WHAT YOU NEED TO DO
Please locate each line in the data below that contains the string "trung", and copy those lines out in full.

━━━━━━━━━━━━━━━━

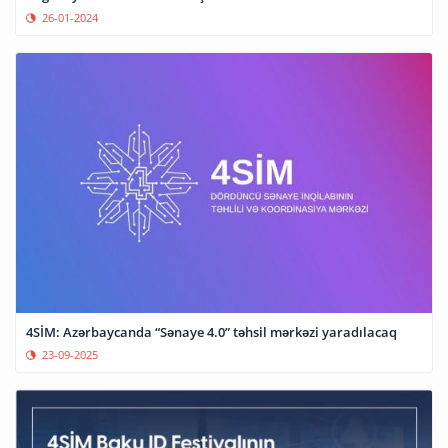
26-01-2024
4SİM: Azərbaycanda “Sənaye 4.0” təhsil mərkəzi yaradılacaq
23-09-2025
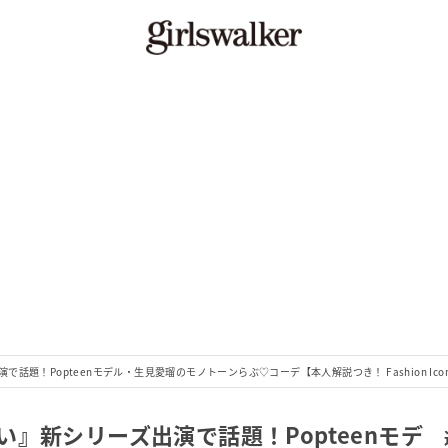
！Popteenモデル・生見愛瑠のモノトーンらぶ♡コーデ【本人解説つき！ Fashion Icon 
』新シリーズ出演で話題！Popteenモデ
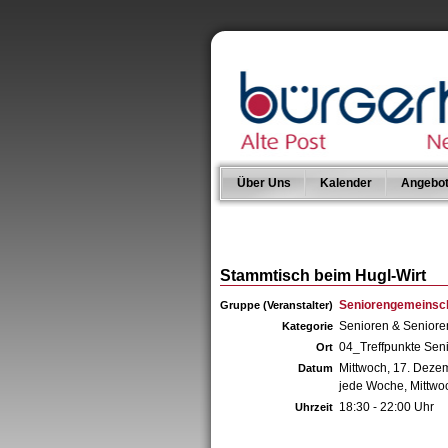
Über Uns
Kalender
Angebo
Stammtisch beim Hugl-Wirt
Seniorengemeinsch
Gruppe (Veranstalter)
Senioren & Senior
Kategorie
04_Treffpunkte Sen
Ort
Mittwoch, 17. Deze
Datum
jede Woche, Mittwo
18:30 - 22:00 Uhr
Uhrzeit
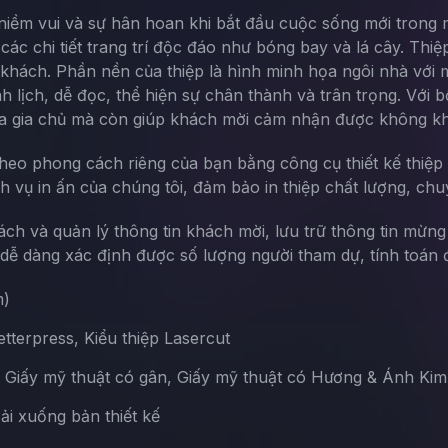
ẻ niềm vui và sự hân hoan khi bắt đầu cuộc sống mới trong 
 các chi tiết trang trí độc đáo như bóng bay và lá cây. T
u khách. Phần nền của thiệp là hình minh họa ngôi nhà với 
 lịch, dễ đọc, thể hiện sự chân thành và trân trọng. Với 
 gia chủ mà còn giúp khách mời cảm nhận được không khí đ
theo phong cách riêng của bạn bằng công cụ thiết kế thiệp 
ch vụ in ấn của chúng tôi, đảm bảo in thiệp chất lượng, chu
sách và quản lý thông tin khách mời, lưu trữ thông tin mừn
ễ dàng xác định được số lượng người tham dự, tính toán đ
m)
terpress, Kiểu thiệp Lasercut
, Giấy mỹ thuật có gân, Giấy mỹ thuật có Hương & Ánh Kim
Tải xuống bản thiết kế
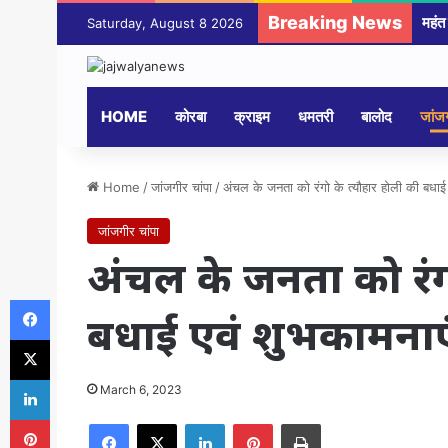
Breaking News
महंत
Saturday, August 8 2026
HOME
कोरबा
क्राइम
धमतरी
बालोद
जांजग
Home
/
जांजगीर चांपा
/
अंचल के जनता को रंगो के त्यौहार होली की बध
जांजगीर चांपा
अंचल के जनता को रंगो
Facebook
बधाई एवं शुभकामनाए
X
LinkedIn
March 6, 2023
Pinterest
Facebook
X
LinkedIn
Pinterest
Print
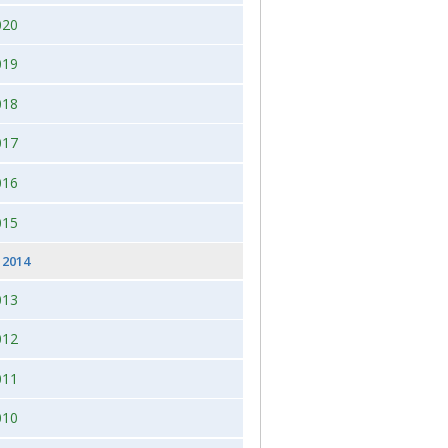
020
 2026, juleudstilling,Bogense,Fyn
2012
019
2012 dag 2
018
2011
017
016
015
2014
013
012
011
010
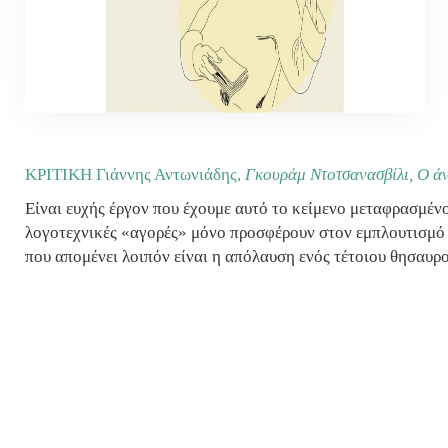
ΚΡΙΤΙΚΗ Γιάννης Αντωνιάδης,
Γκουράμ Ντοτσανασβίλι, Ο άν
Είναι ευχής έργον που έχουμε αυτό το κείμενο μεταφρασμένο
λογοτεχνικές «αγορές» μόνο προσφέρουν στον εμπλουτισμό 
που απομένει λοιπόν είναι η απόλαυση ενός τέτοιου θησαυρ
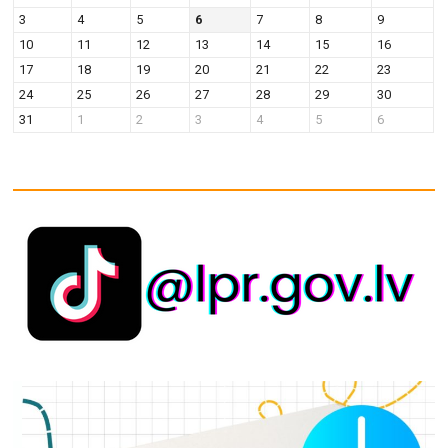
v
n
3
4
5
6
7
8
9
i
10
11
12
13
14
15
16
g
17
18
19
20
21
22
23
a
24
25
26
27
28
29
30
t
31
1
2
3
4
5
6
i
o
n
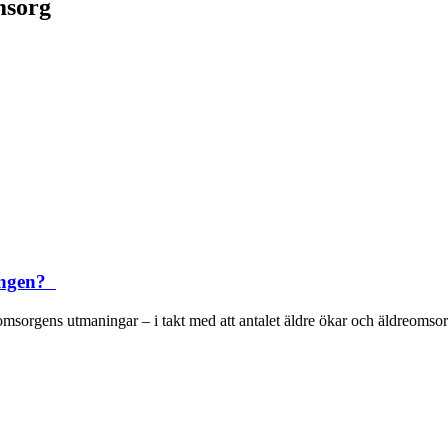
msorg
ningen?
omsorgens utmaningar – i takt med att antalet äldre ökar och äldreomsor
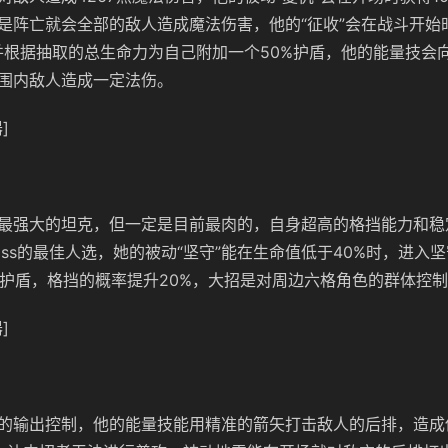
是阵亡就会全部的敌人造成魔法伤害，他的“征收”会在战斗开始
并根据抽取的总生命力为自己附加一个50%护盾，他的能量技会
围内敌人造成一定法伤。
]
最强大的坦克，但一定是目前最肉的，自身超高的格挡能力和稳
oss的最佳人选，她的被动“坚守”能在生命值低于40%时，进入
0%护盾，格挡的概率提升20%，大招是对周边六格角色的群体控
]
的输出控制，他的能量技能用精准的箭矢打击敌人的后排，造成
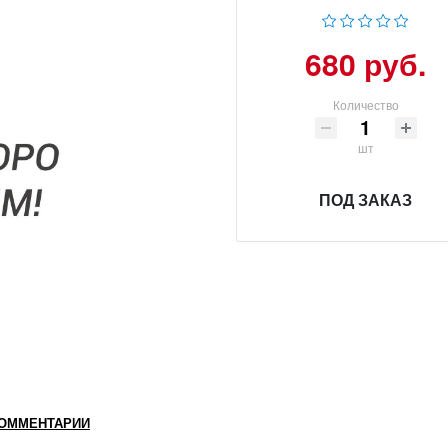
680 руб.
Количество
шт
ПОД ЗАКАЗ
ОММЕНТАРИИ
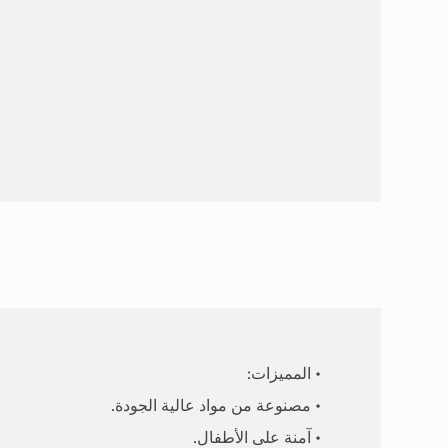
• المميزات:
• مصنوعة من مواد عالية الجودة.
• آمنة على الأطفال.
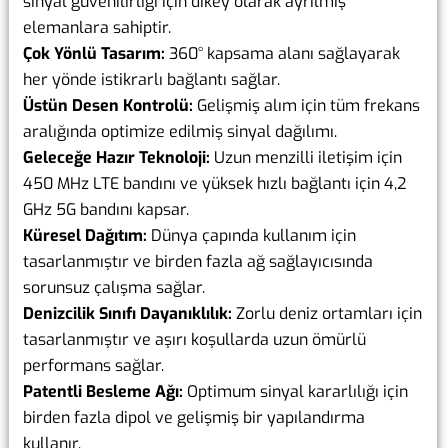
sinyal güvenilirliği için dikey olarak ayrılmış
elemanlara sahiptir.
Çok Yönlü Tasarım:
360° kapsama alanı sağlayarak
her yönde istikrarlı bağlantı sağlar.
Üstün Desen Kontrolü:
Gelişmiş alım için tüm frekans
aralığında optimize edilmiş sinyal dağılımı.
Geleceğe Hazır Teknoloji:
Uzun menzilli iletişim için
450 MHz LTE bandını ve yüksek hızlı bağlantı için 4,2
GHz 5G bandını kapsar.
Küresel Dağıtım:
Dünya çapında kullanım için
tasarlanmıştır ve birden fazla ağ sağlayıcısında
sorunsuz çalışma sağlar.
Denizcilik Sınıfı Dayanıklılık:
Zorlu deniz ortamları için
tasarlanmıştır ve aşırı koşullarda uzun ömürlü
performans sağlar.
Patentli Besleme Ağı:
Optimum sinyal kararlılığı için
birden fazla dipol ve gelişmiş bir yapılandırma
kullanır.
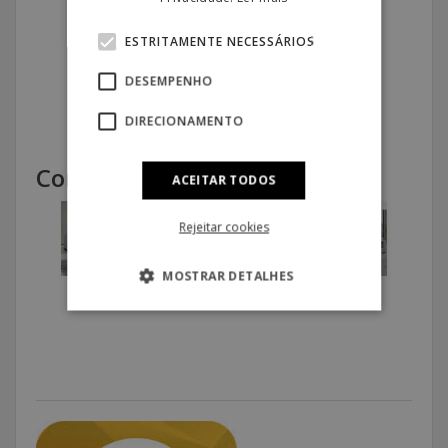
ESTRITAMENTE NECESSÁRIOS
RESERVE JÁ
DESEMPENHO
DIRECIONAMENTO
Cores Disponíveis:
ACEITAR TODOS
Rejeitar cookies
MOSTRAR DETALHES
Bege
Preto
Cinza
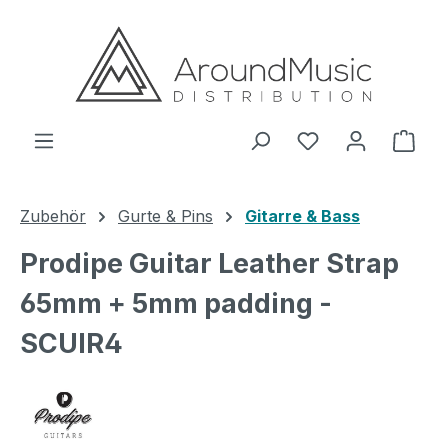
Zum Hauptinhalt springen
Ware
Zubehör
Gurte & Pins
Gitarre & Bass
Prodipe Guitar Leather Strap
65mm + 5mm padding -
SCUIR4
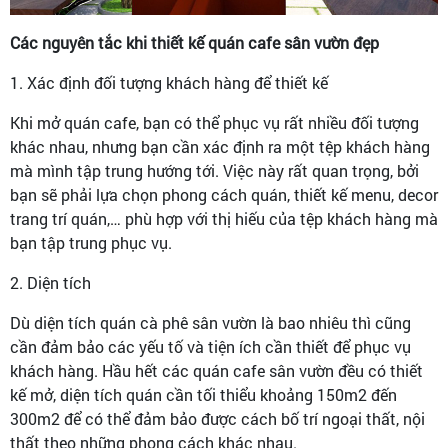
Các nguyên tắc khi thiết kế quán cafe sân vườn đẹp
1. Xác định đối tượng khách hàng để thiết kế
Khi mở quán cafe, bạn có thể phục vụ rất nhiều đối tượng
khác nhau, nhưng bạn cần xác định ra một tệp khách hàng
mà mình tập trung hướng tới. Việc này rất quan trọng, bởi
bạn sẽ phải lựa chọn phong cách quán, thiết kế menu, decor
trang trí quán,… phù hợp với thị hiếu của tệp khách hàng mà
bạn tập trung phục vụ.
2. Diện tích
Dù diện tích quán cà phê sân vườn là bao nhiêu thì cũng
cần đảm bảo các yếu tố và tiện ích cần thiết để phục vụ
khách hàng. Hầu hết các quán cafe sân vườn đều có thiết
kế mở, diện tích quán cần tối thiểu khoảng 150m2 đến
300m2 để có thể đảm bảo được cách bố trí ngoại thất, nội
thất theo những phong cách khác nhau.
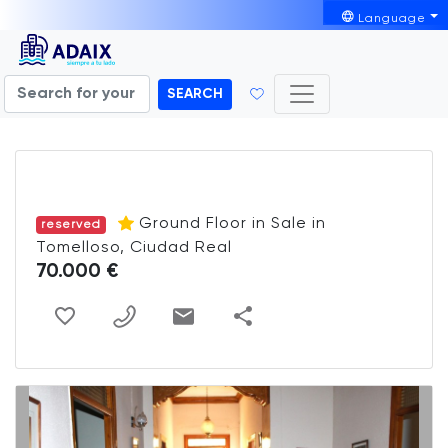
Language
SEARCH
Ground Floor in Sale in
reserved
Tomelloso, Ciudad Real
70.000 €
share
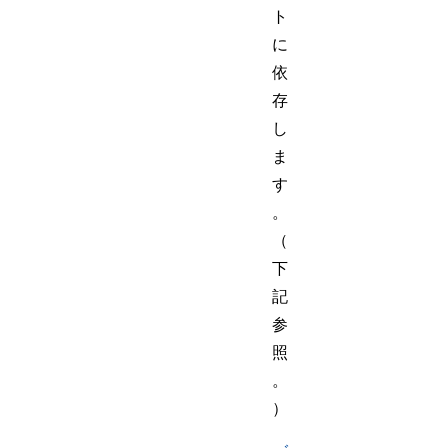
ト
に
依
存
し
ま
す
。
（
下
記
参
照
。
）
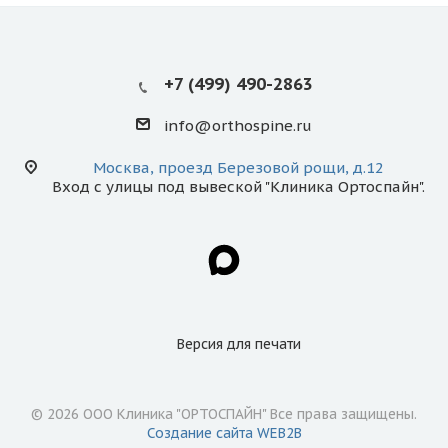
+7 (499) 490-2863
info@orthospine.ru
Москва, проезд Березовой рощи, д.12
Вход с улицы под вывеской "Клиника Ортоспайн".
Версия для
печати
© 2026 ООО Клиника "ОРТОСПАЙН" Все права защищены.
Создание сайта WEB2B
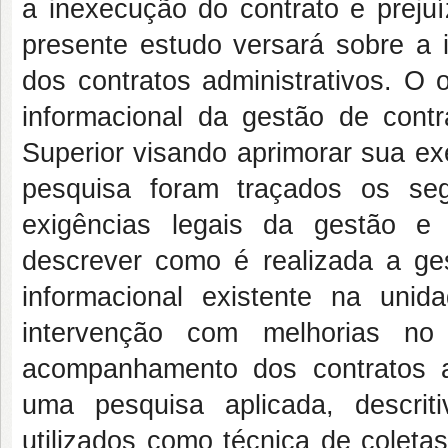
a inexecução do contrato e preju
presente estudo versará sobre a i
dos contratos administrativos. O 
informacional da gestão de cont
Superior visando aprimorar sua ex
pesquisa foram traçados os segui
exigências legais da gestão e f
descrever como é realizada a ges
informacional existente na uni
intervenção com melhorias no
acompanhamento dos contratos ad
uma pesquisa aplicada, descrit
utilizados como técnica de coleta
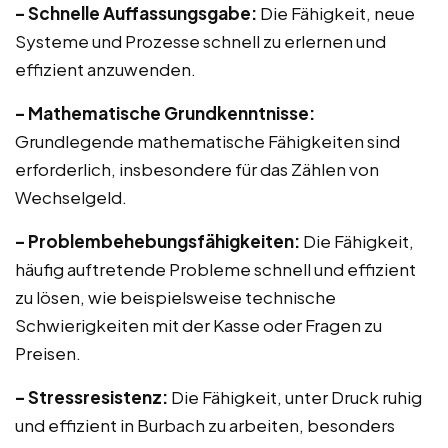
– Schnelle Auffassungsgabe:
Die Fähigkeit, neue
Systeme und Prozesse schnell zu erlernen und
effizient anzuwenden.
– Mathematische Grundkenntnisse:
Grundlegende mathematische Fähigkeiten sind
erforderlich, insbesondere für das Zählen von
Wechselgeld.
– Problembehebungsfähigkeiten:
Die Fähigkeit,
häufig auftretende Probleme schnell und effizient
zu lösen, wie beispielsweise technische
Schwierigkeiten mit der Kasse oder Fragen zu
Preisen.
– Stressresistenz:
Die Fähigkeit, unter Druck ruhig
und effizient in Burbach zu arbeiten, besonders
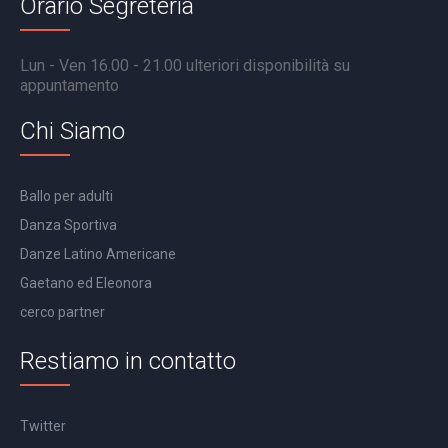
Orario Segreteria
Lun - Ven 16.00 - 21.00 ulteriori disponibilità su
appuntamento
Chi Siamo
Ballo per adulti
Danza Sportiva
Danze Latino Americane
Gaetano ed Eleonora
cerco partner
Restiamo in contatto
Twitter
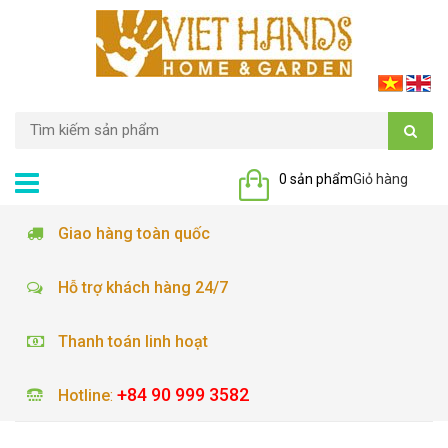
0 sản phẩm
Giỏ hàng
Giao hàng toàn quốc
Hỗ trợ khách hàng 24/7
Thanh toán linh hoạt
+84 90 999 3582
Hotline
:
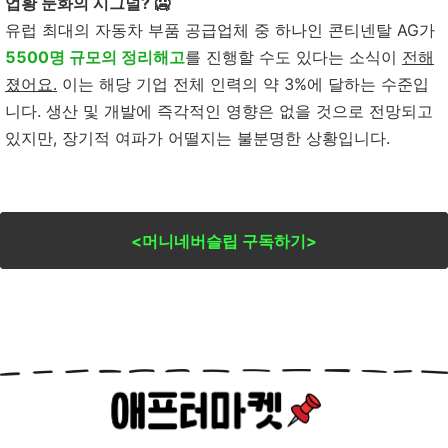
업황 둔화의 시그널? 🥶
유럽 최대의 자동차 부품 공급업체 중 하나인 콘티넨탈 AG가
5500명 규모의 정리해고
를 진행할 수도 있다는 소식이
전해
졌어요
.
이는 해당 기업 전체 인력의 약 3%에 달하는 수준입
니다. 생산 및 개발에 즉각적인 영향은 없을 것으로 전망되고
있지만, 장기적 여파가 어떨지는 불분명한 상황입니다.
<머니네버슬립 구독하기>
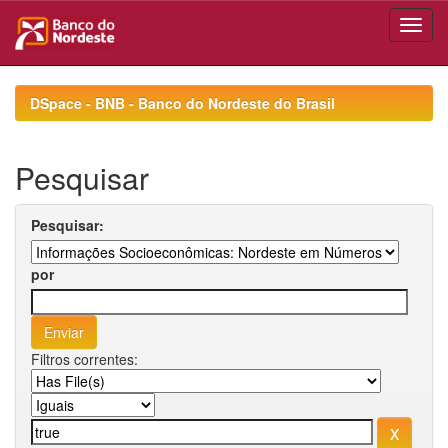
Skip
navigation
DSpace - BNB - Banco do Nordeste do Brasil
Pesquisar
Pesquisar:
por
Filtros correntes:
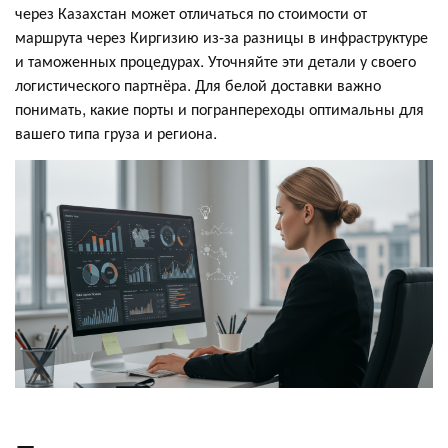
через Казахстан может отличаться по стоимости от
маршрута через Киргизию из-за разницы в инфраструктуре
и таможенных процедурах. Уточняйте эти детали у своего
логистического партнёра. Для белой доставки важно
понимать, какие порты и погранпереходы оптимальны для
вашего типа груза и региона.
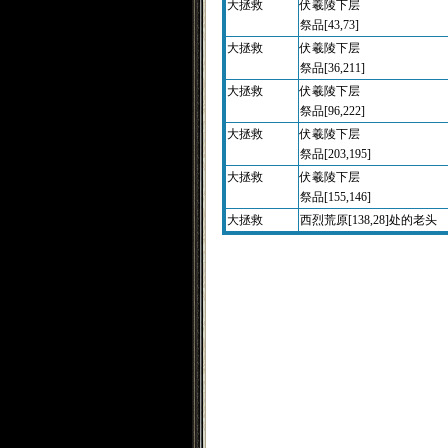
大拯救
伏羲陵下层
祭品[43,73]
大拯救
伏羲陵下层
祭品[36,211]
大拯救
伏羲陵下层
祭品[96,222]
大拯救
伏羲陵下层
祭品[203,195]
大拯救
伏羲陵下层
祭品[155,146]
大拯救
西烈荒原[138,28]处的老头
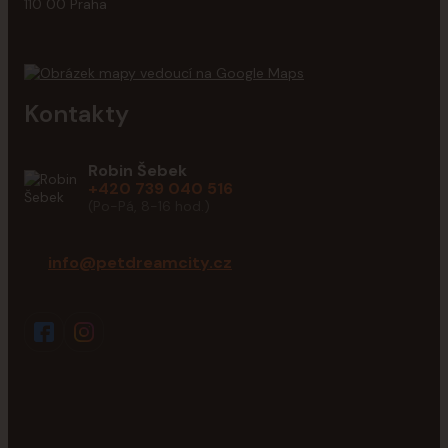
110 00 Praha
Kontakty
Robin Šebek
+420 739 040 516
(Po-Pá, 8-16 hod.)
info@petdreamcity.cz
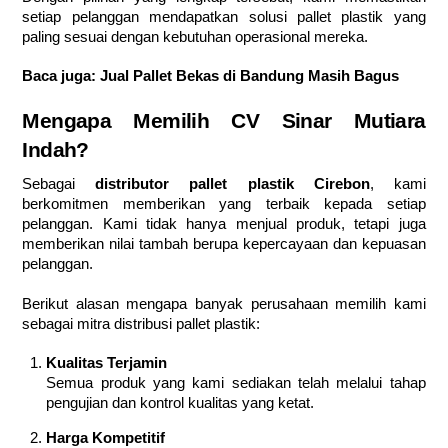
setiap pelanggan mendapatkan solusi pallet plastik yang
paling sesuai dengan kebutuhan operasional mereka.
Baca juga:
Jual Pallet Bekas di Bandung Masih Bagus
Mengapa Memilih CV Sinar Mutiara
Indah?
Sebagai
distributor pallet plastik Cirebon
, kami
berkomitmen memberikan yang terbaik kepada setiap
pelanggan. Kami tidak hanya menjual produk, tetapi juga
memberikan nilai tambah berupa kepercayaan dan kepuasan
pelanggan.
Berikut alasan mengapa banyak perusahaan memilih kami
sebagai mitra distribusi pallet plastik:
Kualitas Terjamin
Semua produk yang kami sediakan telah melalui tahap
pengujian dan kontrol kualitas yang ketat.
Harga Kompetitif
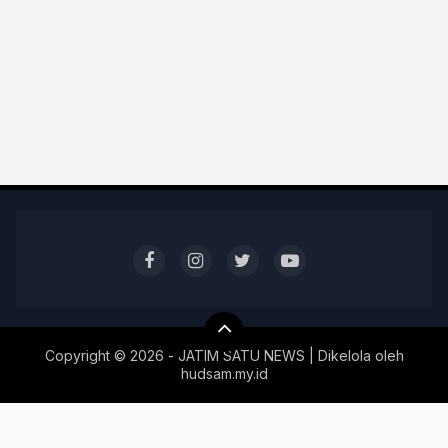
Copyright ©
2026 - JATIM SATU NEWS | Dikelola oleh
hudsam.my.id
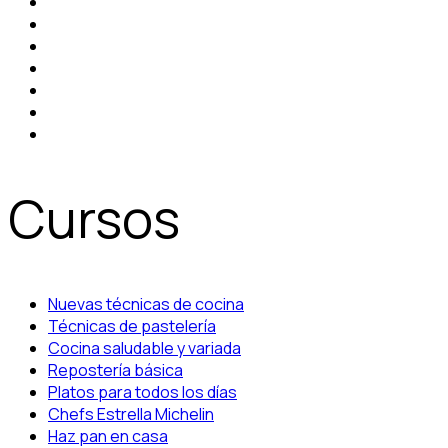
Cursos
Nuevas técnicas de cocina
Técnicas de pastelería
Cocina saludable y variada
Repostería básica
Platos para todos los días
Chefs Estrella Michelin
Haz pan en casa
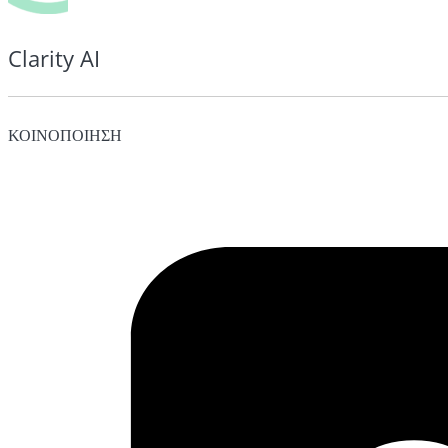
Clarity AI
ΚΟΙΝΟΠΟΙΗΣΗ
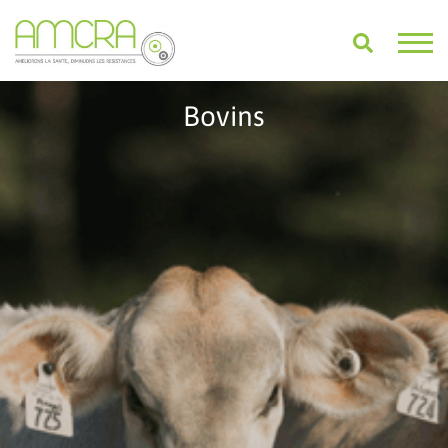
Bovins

━━━━━━━━━━━━━━━━

SOLUTION
mà mình tập trung hướng tới. Việc này rất quan trọng, bởi
bạn tập trung phục vụ.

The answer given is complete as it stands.